After a long discussion, she finally decided to have Hope stop attending the English academy. Instead, she would send her to a penmanship (POP) academy that cost 25,000 Won a month, since she could not simply leave Hope alone. With the Nationwide Scholastic Achievement Assessment Test, ilje gosa, taking place in mid-July, she made up for her feelings of regret by teaching Korean, social studies, and English to Hope herself after coming home from work.

In any case, education expenses came out to more than 125,156 Won. According to National Statistical Office figures, some 87.4 percent of elementary school students received private education in 2009, and private academy expenses averaged out to 245,000 Won per person. It is a reality that cannot be ignored, but it is not reflected in the minimum livelihood schedule.

Transportation and communication costs were a quandary. A look at the minimum livelihood schedule showed that a cell phone was not listed as a necessity. The allowance was zero Won. For a sixth grader in this day in age that is a part of a single-parent household, a cell phone is a necessity. This is not for vanity’s sake. Fathers and mothers have to leave for work, and if something urgent happens with their child, they need to be able to get in contact quickly. So, the 142,000 Won in cell phone costs for our family of three was purely in excess.

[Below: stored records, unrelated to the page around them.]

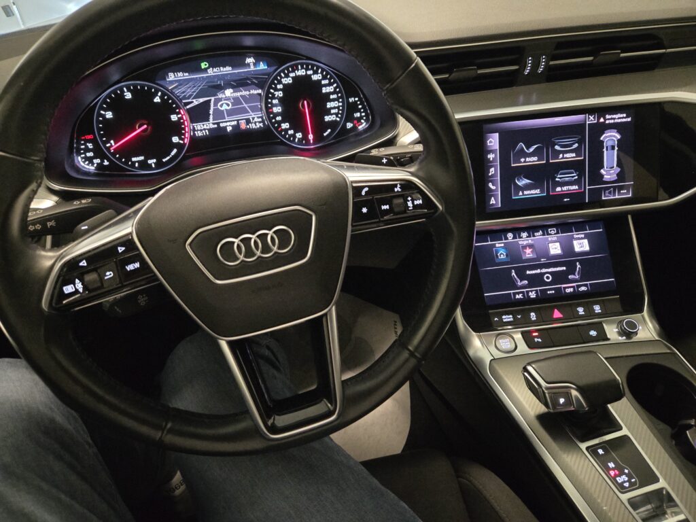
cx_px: 348
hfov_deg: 73.9
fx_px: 462
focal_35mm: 23
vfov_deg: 58.9
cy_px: 261
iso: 2000
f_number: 1.8
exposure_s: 1/16.7
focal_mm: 5.4
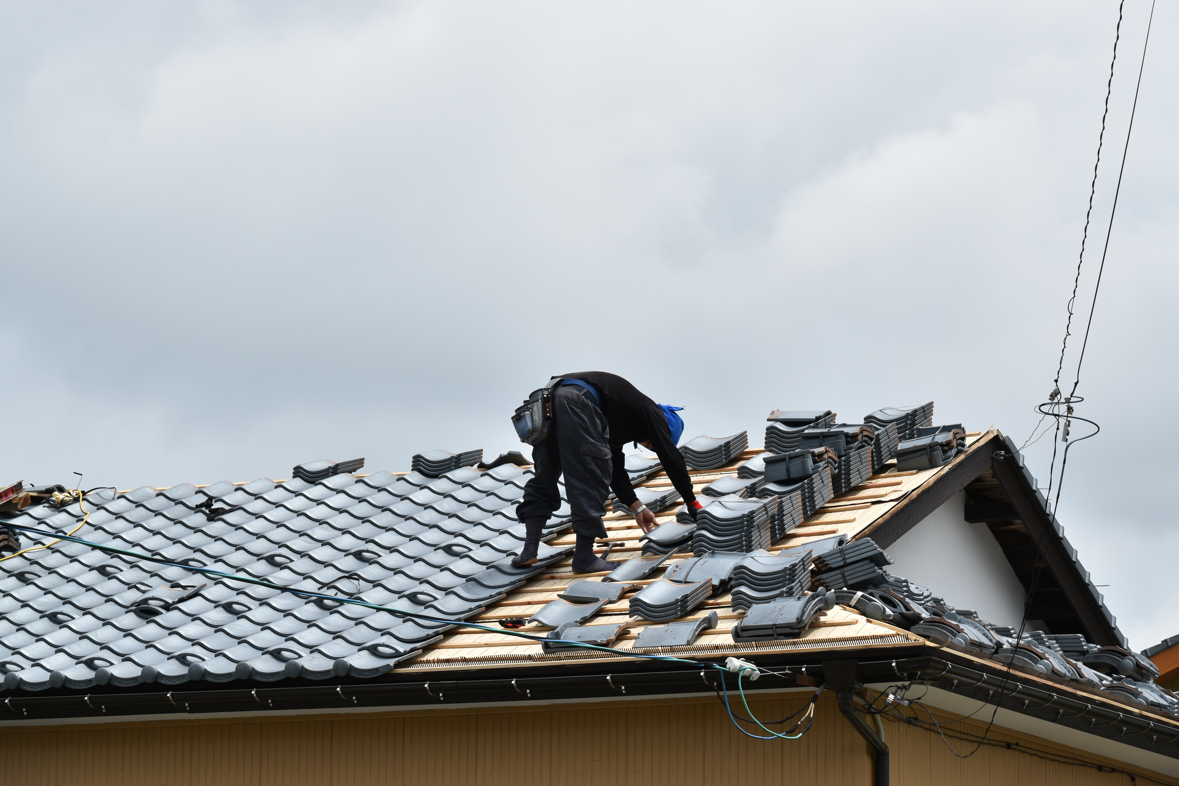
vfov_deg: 10.8
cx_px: 590
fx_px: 4175
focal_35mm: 128
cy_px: 393
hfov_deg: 16.1
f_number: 11
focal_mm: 85
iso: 200
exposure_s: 1/500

Twenty-eight days into my experience, I finally went bust. I tried my hardest to cut down on food costs, which accounted for the bulk of the minimum livelihood expenses, but they exceeded 27,989 Won, and as the red ink grew to include 125,156 Won in education costs and 161,484 Won in transportation and communications, the 1,110,919 Won ran out. According to my calculations on July 31, after completing one month of this, I found that the three of us had spent a total of 1,274,470 Won, leaving us 163,551 Won in the red.

Managing to keep costs down to that extent alone was nothing short of a miracle. We did not have to buy any clothes or shoes, nor did I pay social insurance fees such as pension contributions. We were unable to grill any pork at home, let alone eat out, and a grand total of 3,500 Won went toward culture and entertainment - in the form of a film magazine. In particular, even though the allowance for fuel was zero Won since it was the summertime, and we paid scarcely anything in health insurance costs since nobody became seriously ill, it was impossible to “survive” for one month on the minimum livelihood allowance.

The National Basic Livelihood Security Act defines the minimum livelihood allowance as “the minimum amount spent so that a citizen can maintain a healthy and cultural life.” However, the minimum livelihood allowance captured in its different items was far too divorced from the reality. Each day was a painful struggle.

For all of my efforts, it was impossible to avoid going over the household budget with a family of three. Without enough money to cover daily expenses, saving for the future was an impossible dream. Should our child or mother suddenly come down with a major illness, in that instant our household would slide down into the extreme poverty class. Living without anything, you find yourself hounded throughout the day by the nagging feeling of “What am I going to do if something happens?” Life on the minimum livelihood allowance amid a poor social safety net is no different from clutching a time bomb to your chest that might go off at any moment.